Of five vulnerabilities addressed in Photoshop application, two are out-of-bounds read (CVE-2020-9683 and CVE-2020-9686) that allow an attacker to gain access to sensitive information, while other three are out-of-bounds write bugs (CVE-2020-9684, CVE-2020-9685, and CVE-2020-9687), which could be exploited for remote code execution.
In Bridge, Adobe’s asset management app, three vulnerabilities have been patched, two of which (CVE-2020-9674, CVE-2020-9676) could lead to remote code execution. Adobe Bridge versions 10.0.3 and earlier are affected.
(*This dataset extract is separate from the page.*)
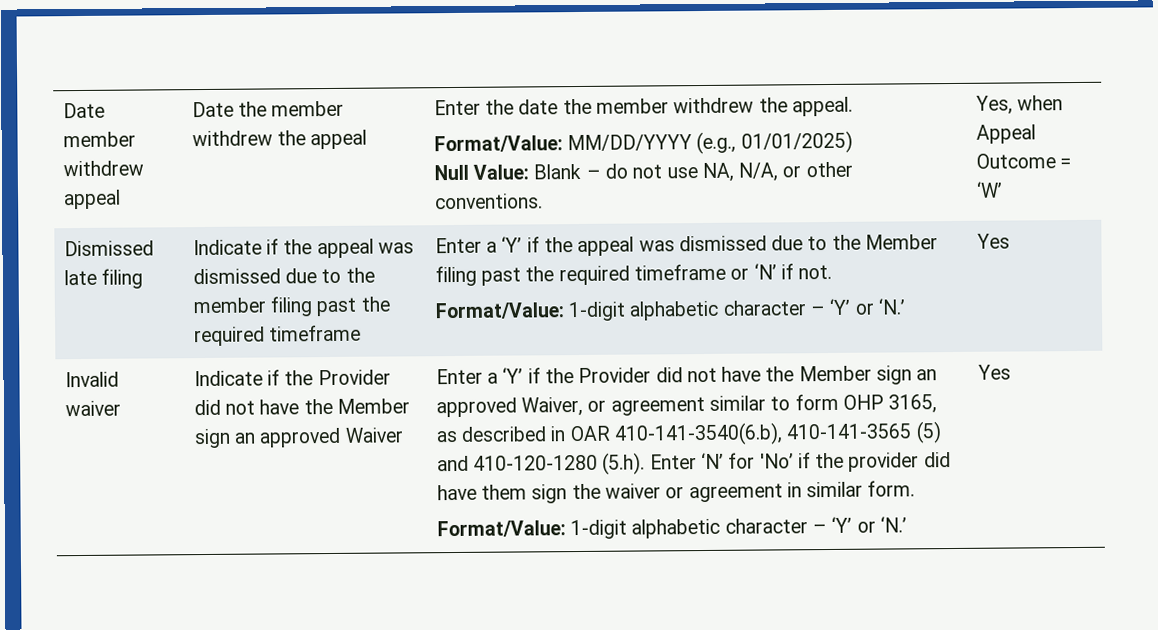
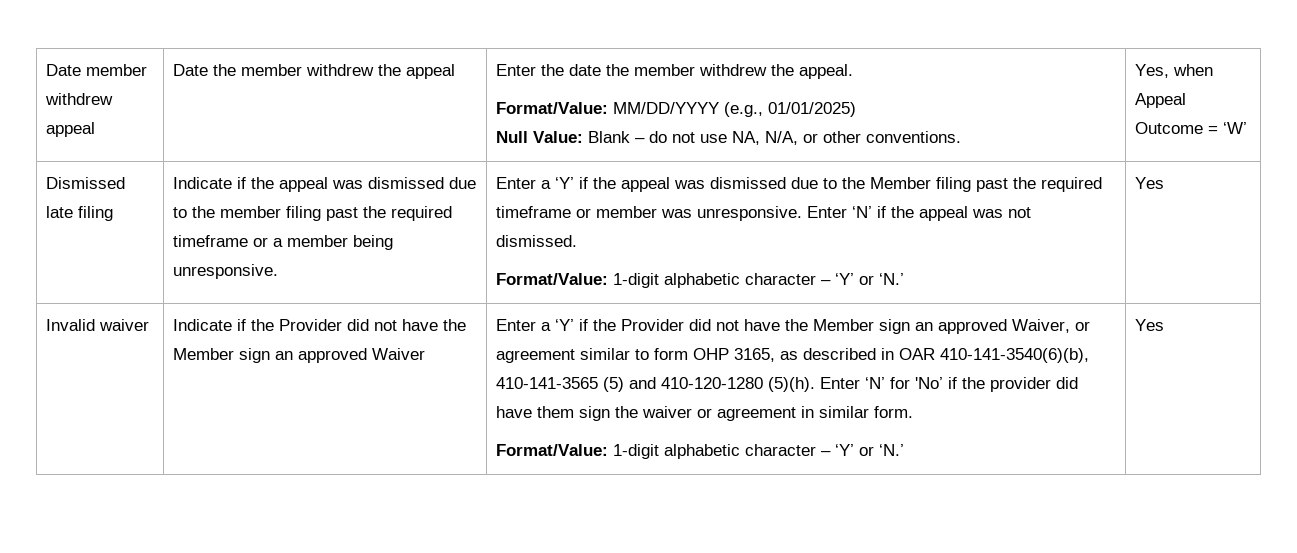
(362, 333) none -> [252,235,393,250] [172,264,278,279] or a member being unresponsive.
[753,263,833,280] ‘N’ if not. -> [595,206,1031,221] [495,235,577,247] member was unresponsive. Enter ‘N’ if the appeal was not dismissed.
[614,422,784,446] 410-141-3540(6.b), -> [939,348,1089,363] 410-141-3540(6)(b),
[602,452,646,475] (5.h). -> [767,377,815,392] (5)(h).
Users are recommended to update to version 10.1.1 for a fix.
Adobe Prelude solution has been found to contain out-of-bounds read (CVE-2020-9677, CVE-2020-9679) and out-of-bounds write (CVE-2020-9678, CVE-2020-9680) vulnerabilities that can allow code execution. The bugs affect Adobe Prelude versions 9.0 and earlier for Windows. Users can update to version 9.0.1. to resolve the flaws.
Cisco has also issued 33 security bug fixes to patch flaws across numerous of its products, including multiple RV-series routers, the RV110W series VPN Firewall, and Cisco SD-WAN Solution Software.
Cisco RV340, RV340W, RV345, and RV345P Dual WAN Gigabit VPN Routers contain a couple of bugs deemed to be high security risks (CVE-2020-3357 and CVE-2020-3358). CVE-2020-3357 is a remote code execution bug, while CVE-2020-3358 is a denial of service flaw.
Cisco SD-WAN Solution Software is affected by two vulnerabilities (CVE-2020-3351, CVE-2020-3379). The first one allows a remote attacker to perform a denial of service attack whereas the latter can be exploited by a local user to escalate privileges on the system.
QEMU, an open source machine emulator and virtualizer, contains multiple vulnerabilities, most of which could be exploited to launch denial of service attacks, or gain access to sensitive information. However, two bugs (CVE-2020-13754 and CVE-2020-13361) allow a remote attacker to compromise vulnerable system by sending a malicious request.
The vulnerabilities impact QEMU v4.1.0, 4.1.1, 4.2.0, 4.2.1, and 5.0.0.
Foxit has fixed several bugs in its Studio Photo software. The most dangerous is CVE-2020-15629, which is an out-of-bound write vulnerability which allows a remote attacker to execute arbitrary code with the help of the specially crafted file. To achieve this, an attacker needs to convince the victim to open the malicious file. The flaw affects Foxit Studio Photo v3.6.6.918, 3.6.6.922, and 3.6.6.924.